Die Ergebnisse sind eher ernüchternd. Die Gesamtmortalität war in der Gruppe mit dem Phytopharmakon tendenziell, aber nicht signifikant geringer als in der Placebogruppe. Nur beim Endpunkt plötzlicher Herztod profitierte eine Subgruppe deutlich: Patienten mit einer LVEF über 25 Prozent erlitten signifikant seltener den Herztod. In puncto Nebenwirkungen gab es in der gesamten Studie keine signifikanten Unterschiede zwischen Placebo und Verum.
Schulz´ Bewertung: Diese große Studie war »zu mutig«, denn es wurden Patienten einbezogen, die für die Phytotherapie zu schwer herzkrank waren. Dies zeigten die Durchschnittswerte der LVEF von 24 Prozent sowie die Tatsache, dass die meisten Patienten wegen der Herzinsuffizienz bereits drei und mehr Arzneimittel einnahmen. Bei diesem Studiendesign »konnte kein besseres Ergebnis erwartet werden«. Als großen Pluspunkt bewertete Schulz die gute Verträglichkeit. Crataegus sei derzeit das einzige Kardiakum, das für die Selbstmedikation geeignet ist, vorausgesetzt, die Herzinsuffizienz ist ärztlich diagnostiziert. Dann sollte das geprüfte Präparat hoch dosiert eingesetzt werden.
Während eine Phytotherapie bei Hypertonie heute der Medizingeschichte angehört, ist sie bei Hypotonie durchaus möglich. Neben physikalischer Therapie werden Ätherisch-Öl-Drogen und coffeinhaltige Getränke empfohlen.

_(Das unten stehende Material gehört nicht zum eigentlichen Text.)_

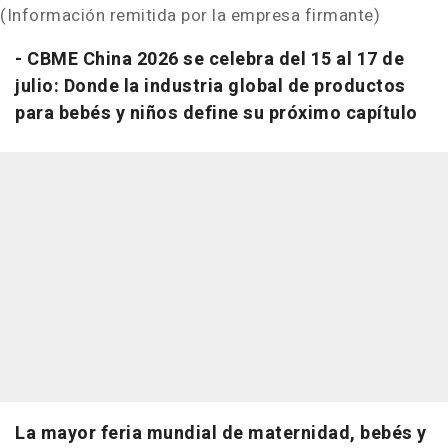
(Información remitida por la empresa firmante)
- CBME China 2026 se celebra del 15 al 17 de
julio: Donde la industria global de productos
para bebés y niños define su próximo capítulo
La mayor feria mundial de maternidad, bebés y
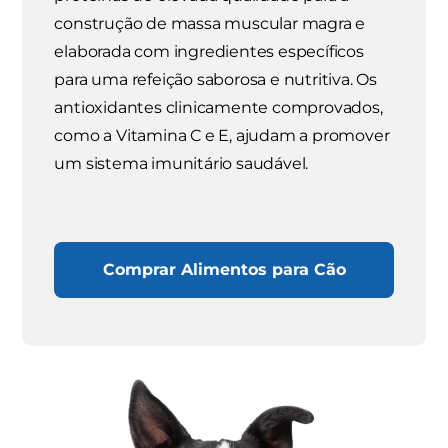
construção de massa muscular magra e
elaborada com ingredientes específicos
para uma refeição saborosa e nutritiva. Os
antioxidantes clinicamente comprovados,
como a Vitamina C e E, ajudam a promover
um sistema imunitário saudável.
Comprar Alimentos para Cão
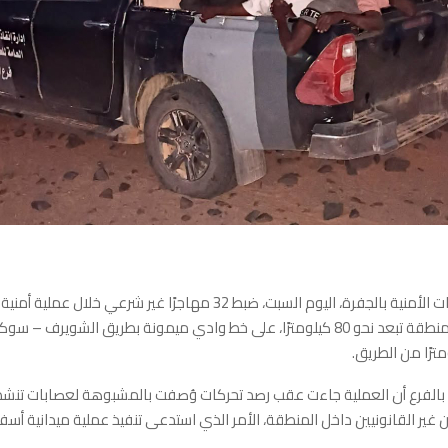
أعلن فرع العمليات الأمنية بالجفرة، اليوم السبت، ضبط 32 مهاجرًا غير شرعي خلال
عمق الصحراء، بمنطقة تبعد نحو 80 كيلومترًا، على خط وادي ميمونة بطريق الشويرف –
لفرع أن العملية جاءت عقب رصد تحركات وُصفت بالمشبوهة لعصابات تنشط
ن غير القانونيين داخل المنطقة، الأمر الذي استدعى تنفيذ عملية ميدانية أ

Campher wirkt bei Inhalation oder Einnahme analeptisch auf das Atem- und Kreislaufzentrum (nicht für Säuglinge und Kleinkinder). Auch Rosmarin- und Lavendelöl stabilisieren den Kreislauf. Spitzenreiter bei den coffeinhaltigen Drogen ist Guarana. Zum Nutzen von grünem Tee stellte Schulz eine Studie vor, in der 40.000 Japaner elf Jahre lang beobachtet wurden. In der Gruppe, die regelmäßig viel grünen Tee trank, halbierte sich die Hirninfarktrate im Vergleich zur Gruppe mit dem niedrigsten Konsum. Das Risiko, an einem Herz-Kreislauf-Tod zu sterben, sank bei viel Tee trinkenden Frauen, aber nicht bei den Männern, um ein Drittel. Eine Zulassung habe die FDA dennoch abgelehnt, da von bisher elf Studien zum grünen Tee nur vier einen Nutzen nachgewiesen hätten.

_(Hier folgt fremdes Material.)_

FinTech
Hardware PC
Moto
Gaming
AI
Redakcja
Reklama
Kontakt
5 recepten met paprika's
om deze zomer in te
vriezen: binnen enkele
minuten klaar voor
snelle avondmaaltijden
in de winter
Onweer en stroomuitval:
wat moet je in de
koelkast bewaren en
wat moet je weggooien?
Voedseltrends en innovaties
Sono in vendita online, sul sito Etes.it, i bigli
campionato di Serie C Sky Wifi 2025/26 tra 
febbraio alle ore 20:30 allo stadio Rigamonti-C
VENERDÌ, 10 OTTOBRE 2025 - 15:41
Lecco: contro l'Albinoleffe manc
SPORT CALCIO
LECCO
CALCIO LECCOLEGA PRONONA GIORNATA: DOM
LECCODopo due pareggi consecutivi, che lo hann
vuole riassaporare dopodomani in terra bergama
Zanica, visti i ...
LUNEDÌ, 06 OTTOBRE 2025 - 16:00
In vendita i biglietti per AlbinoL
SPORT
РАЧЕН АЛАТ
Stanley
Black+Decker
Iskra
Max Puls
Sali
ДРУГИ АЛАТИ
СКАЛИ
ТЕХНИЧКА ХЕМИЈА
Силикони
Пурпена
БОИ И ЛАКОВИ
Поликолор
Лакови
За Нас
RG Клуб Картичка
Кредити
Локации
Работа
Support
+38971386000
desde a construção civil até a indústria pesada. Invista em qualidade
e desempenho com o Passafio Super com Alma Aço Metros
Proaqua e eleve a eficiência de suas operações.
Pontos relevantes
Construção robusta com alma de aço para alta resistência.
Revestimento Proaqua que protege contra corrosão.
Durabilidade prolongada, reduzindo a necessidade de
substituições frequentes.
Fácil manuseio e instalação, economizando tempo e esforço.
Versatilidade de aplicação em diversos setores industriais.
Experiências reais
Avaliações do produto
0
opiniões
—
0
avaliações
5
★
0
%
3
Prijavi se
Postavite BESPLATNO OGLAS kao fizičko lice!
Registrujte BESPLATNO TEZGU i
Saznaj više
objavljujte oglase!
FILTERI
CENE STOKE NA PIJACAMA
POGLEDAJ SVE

Hinsichtlich der Lipidsenkung sind die Daten laut Schulz klar: Artischocken-Präparate sind dafür nicht geeignet und Knoblauch habe die hohen Erwartungen auch nicht erfüllen können. Dass Patienten sich unter Knoblauch-Einnahme wohl fühlen, liege eher an den tonisierenden Effekten. Zudem seien eine Erhöhung der Fibrinolyse und Abnahme der Blutviskosität und in der Folge eine verbesserte Mikrozirkulation gezeigt worden. Dazu sind erhebliche Mengen notwendig: 4 g frischer Knoblauch oder 600 bis 1200 mg Pulver. Unter der hohen Dosierung treten gelegentlich orthostatische Probleme auf; dies könnte ein indirekter Hinweis auf blutdrucksenkende Effekte sein, sagte Schulz.

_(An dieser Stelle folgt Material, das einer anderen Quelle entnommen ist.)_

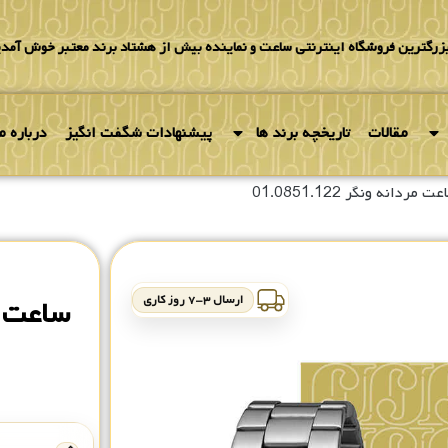
بزرگترین فروشگاه اینترنتی ساعت و نماینده بیش از هشتاد برند معتبر خوش آمدی
مقالات
تاریخچه برند ها
پیشنهادات شگفت انگیز
درباره ما
 مردانه ونگر 01.0851.122
ارسال ۳-۷ روز کاری
ساعت مردان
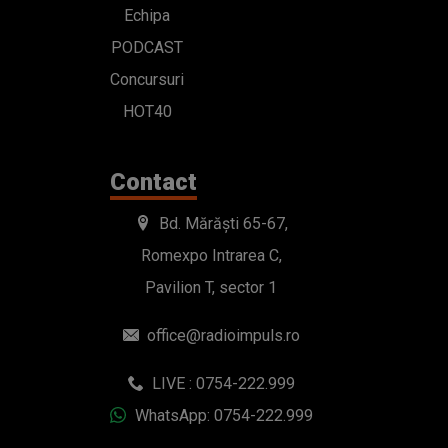
Echipa
PODCAST
Concursuri
HOT40
Contact
Bd. Mărăști 65-67,
Romexpo Intrarea C,
Pavilion T, sector 1
office@radioimpuls.ro
LIVE : 0754-222.999
WhatsApp: 0754-222.999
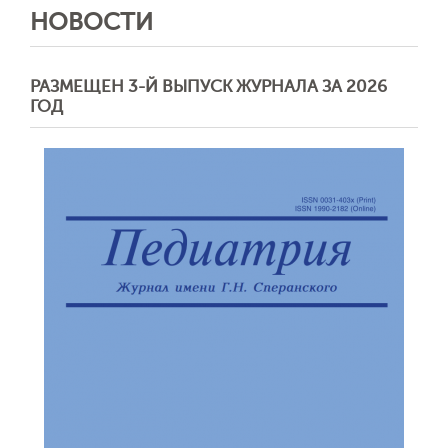
НОВОСТИ
РАЗМЕЩЕН 3-Й ВЫПУСК ЖУРНАЛА ЗА 2026
ГОД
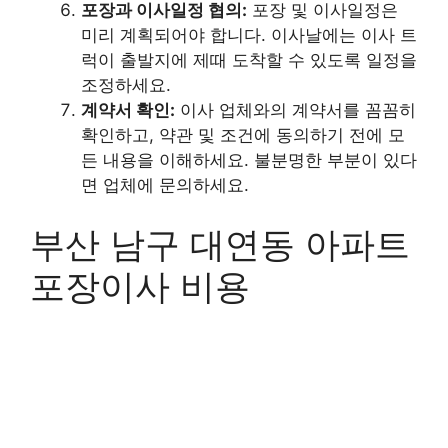
포장과 이사일정 협의:
포장 및 이사일정은
미리 계획되어야 합니다. 이사날에는 이사 트
럭이 출발지에 제때 도착할 수 있도록 일정을
조정하세요.
계약서 확인:
이사 업체와의 계약서를 꼼꼼히
확인하고, 약관 및 조건에 동의하기 전에 모
든 내용을 이해하세요. 불분명한 부분이 있다
면 업체에 문의하세요.
부산 남구 대연동 아파트
포장이사 비용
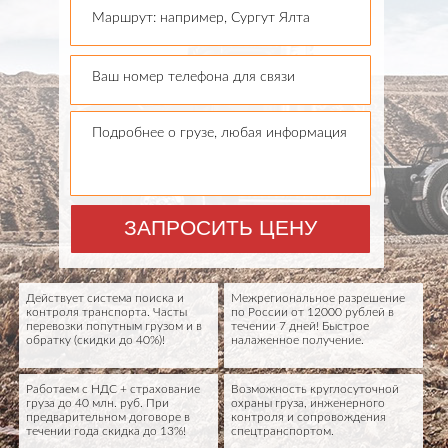
Маршрут: например, Сургут Ялта
Ваш номер телефона для связи
Подробнее о грузе, любая информация
ЗАПРОСИТЬ ЦЕНУ
Действует система поиска и
Межрегиональное разрешение
контроля транспорта. Часты
по России от 12000 рублей в
перевозки попутным грузом и в
течении 7 дней! Быстрое
обратку (скидки до 40%)!
налаженное получение.
Работаем с НДС + страхование
Возможность круглосуточной
груза до 40 млн. руб. При
охраны груза, инженерного
предварительном договоре в
контроля и сопровождения
течении года скидка до 13%!
спецтранспортом.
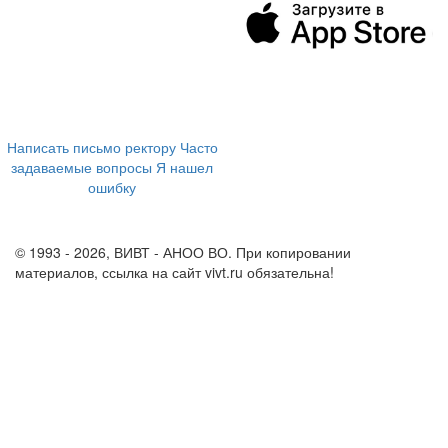
394043, г. Воронеж
ул. Ленина, 73а
+7 (473) 202-04-20
8 800 555-60-54
Написать письмо ректору
Часто
задаваемые вопросы
Я нашел
ошибку
info@vivt.ru
support@vivt.ru
© 1993 - 2026, ВИВТ - АНОО ВО. При копировании
материалов, ссылка на сайт vivt.ru обязательна!
Политика в
отношении обработки персональных данных в ВИВТ – АНОО
ВО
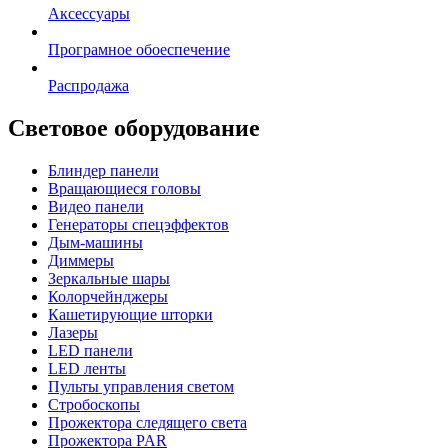
Аксессуары
Програмное обоеспечение
Распродажа
Световое оборудование
Блиндер панели
Вращающиеся головы
Видео панели
Генераторы спецэффектов
Дым-машины
Диммеры
Зеркальные шары
Колорчейнджеры
Кашетирующие шторки
Лазеры
LED панели
LED ленты
Пульты управления светом
Стробоскопы
Прожектора следящего света
Прожектора PAR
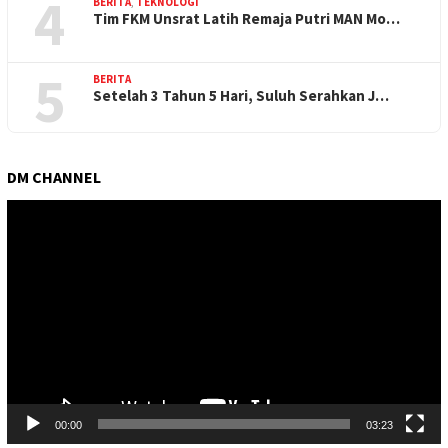
4
BERITA
,
TEKNOLOGI
Tim FKM Unsrat Latih Remaja Putri MAN Mo…
5
BERITA
Setelah 3 Tahun 5 Hari, Suluh Serahkan J…
DM CHANNEL
Pemutar
Video
00:00
03:23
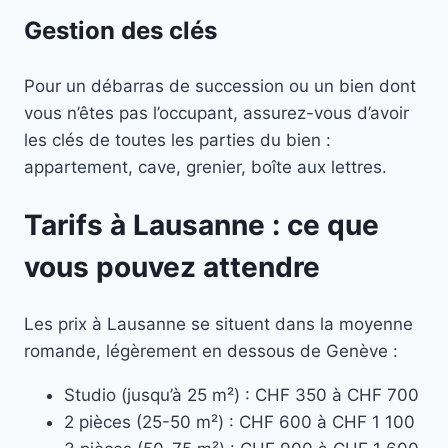
Gestion des clés
Pour un débarras de succession ou un bien dont
vous n’êtes pas l’occupant, assurez-vous d’avoir
les clés de toutes les parties du bien :
appartement, cave, grenier, boîte aux lettres.
Tarifs à Lausanne : ce que
vous pouvez attendre
Les prix à Lausanne se situent dans la moyenne
romande, légèrement en dessous de Genève :
Studio (jusqu’à 25 m²) : CHF 350 à CHF 700
2 pièces (25-50 m²) : CHF 600 à CHF 1 100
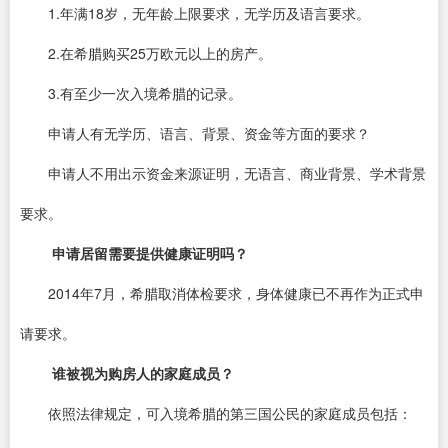
1.年满18岁，无年龄上限要求，无学历及语言要求。
2.在希腊购买25万欧元以上的房产。
3.有至少一次入境希腊的记录。
申请人有无学历、语言、背景、资金等方面的要求？
申请人不用出示资金来源证明，无语言、商业背景、学术背景
要求。
申请居留需要提供健康证明吗？
2014年7月，希腊取消体检要求，身体健康已不再作为正式申
请要求。
谁被视为购房人的家庭成员？
依照法律规定，可入境希腊的第三国公民的家庭成员包括：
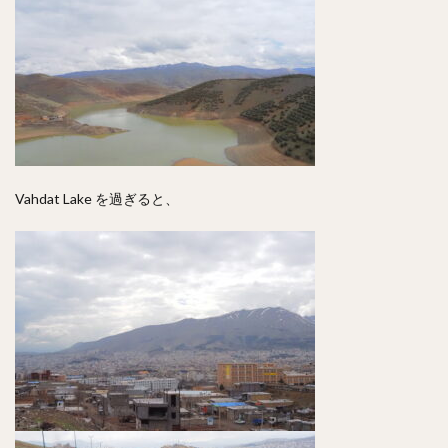
Vahdat Lake を過ぎると、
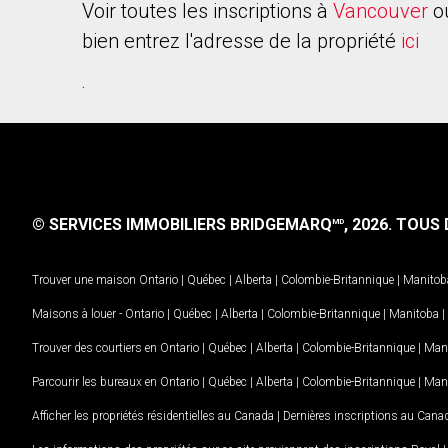
Voir toutes les inscriptions à
Vancouver
o
bien entrez l'adresse de la propriété
ici
.
© SERVICES IMMOBILIERS BRIDGEMARQ
, 2026.
TOUS D
MD
Trouver une maison
Ontario
|
Québec
|
Alberta
|
Colombie-Britannique
|
Manitob
Maisons à louer -
Ontario
|
Québec
|
Alberta
|
Colombie-Britannique
|
Manitoba
|
Trouver des courtiers en
Ontario
|
Québec
|
Alberta
|
Colombie-Britannique
|
Man
Parcourir les bureaux en
Ontario
|
Québec
|
Alberta
|
Colombie-Britannique
|
Man
Afficher les propriétés résidentielles au Canada
|
Dernières inscriptions au Cana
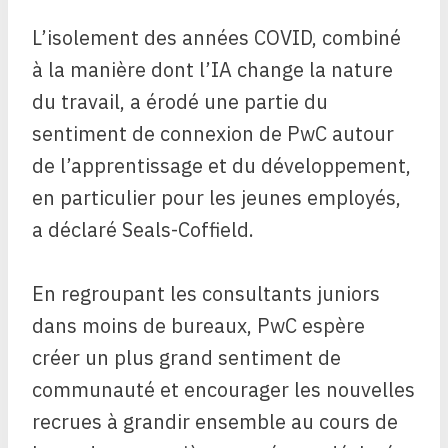
L’isolement des années COVID, combiné
à la manière dont l’IA change la nature
du travail, a érodé une partie du
sentiment de connexion de PwC autour
de l’apprentissage et du développement,
en particulier pour les jeunes employés,
a déclaré Seals-Coffield.
En regroupant les consultants juniors
dans moins de bureaux, PwC espère
créer un plus grand sentiment de
communauté et encourager les nouvelles
recrues à grandir ensemble au cours de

Auf eine mögliche Atheroskleroseprävention weist eine neuere epidemiologische Studie hin. Hatten die Probanden mehr als zwei Jahre lang regelmäßig Knoblauchpulver eingenommen, hatten sie, gemessen an der Pulswellengeschwindigkeit, weniger »steife« Blutgefäße als »Nie-Anwender«.